Write the next part of the Urbanscale weeknote on design choices, starting right after its last sentence.

Quoted text:
━━━━

This is an Urbanscale Weeknote titled “Weeks 43-44: International garbageman,” written by Adam Greenfield in New York on the 3rd of November 2011.

Weeks 43-44: International garbageman

Adam Greenfield on 3 November 2011

In teaching and public speaking, I pretty routinely make the point that every act of design involves choices that are deeply interested, in the sense that they necessarily serve someone’s needs before (or to the exclusion of) those of other parties.

This is not a particularly profound point, but you might be surprised how much pushback it generates. I’m, at least, always a little taken aback by how defensive people can be in the face of this argument. It’s not a value judgement, after all, just an assertion that it’s more or less impossible to design from a stance of neutrality and objectivity.

━━━━

Extracted data:
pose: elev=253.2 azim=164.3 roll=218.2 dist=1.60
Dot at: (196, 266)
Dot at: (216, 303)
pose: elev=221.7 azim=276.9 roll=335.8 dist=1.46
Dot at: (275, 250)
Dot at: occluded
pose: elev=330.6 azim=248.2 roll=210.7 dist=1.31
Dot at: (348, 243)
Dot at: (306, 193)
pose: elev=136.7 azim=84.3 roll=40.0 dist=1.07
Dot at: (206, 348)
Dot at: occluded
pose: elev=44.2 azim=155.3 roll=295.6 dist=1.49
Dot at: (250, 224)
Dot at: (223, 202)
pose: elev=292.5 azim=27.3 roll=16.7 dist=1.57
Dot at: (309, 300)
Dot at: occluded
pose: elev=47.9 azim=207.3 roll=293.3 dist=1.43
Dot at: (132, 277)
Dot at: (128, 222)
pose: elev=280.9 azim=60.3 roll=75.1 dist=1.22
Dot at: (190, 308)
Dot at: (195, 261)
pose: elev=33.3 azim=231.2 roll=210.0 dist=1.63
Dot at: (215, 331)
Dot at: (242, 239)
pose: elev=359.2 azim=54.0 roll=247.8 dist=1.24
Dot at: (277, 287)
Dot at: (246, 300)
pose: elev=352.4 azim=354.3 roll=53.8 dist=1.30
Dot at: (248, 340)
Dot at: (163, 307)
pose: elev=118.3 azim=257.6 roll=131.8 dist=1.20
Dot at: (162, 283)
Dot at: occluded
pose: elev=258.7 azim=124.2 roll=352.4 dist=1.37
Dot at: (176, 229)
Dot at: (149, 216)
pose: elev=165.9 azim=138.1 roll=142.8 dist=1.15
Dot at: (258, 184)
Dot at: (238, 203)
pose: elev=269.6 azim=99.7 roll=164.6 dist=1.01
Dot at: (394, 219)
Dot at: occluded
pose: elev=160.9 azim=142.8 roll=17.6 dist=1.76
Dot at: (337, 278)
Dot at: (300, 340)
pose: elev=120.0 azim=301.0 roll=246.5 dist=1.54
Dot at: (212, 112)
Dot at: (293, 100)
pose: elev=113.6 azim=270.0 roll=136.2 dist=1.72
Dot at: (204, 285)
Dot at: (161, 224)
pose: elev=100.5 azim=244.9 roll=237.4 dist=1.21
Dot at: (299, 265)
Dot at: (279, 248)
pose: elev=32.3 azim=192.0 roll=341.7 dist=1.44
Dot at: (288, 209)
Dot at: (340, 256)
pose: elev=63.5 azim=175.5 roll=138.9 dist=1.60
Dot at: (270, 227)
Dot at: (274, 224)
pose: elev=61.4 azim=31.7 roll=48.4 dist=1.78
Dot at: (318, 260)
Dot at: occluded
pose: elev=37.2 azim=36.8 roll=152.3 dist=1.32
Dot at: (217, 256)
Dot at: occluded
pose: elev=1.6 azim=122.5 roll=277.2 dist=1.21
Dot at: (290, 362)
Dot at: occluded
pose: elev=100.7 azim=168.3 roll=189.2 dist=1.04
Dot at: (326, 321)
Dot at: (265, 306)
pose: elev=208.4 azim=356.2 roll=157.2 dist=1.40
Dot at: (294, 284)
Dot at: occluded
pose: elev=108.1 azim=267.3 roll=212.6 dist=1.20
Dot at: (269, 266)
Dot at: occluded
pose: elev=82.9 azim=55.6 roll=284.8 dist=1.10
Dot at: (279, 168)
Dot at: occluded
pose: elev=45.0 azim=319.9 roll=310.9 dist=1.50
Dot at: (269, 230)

━━━━

Response to the exercise:
The trouble is that neutrality and objectivity are precisely the qualities that people habitually tend to ascribe to machine-readable flows of information, especially if that information was recorded by sensors in the first place. Very often, you’ll hear folks refer to something unimpeachable called “the data,” as though it had been Inscribed by God In The Morning Of The World. This tendency is particularly endemic to technologists, but it affects most of us in one way or another.

Again, we’re not suggesting that being interested — having an interest — is somehow an ethically compromised position, underhanded or dishonest. We’re saying it’s inevitable.

Subjectivity and curation can be found at every stage of any design process that involves the collection and representation of information that aspires to convey some state of affairs in “the real world.” Even in a simple scenario involving the plotting of GIS data on a map, there’s the decision of which readings to accept, and which “obviously absurd” values to discard, what resolution to default to, and how to label the features depicted.

This isn’t an abstraction for us. In the course of two current projects, Urbanflow and Transitflow, we’re working with just such data, furnished to us by the City of Chicago. I thought you’d appreciate a glimpse at the complexity involved when we venture to turn GIS files into high-quality, pedestrian-friendly maps.

Here’s the GIS information, more or less raw:

This is Leah’s description of what you’re looking at:

1. The big blue thing that looks like the river is the river.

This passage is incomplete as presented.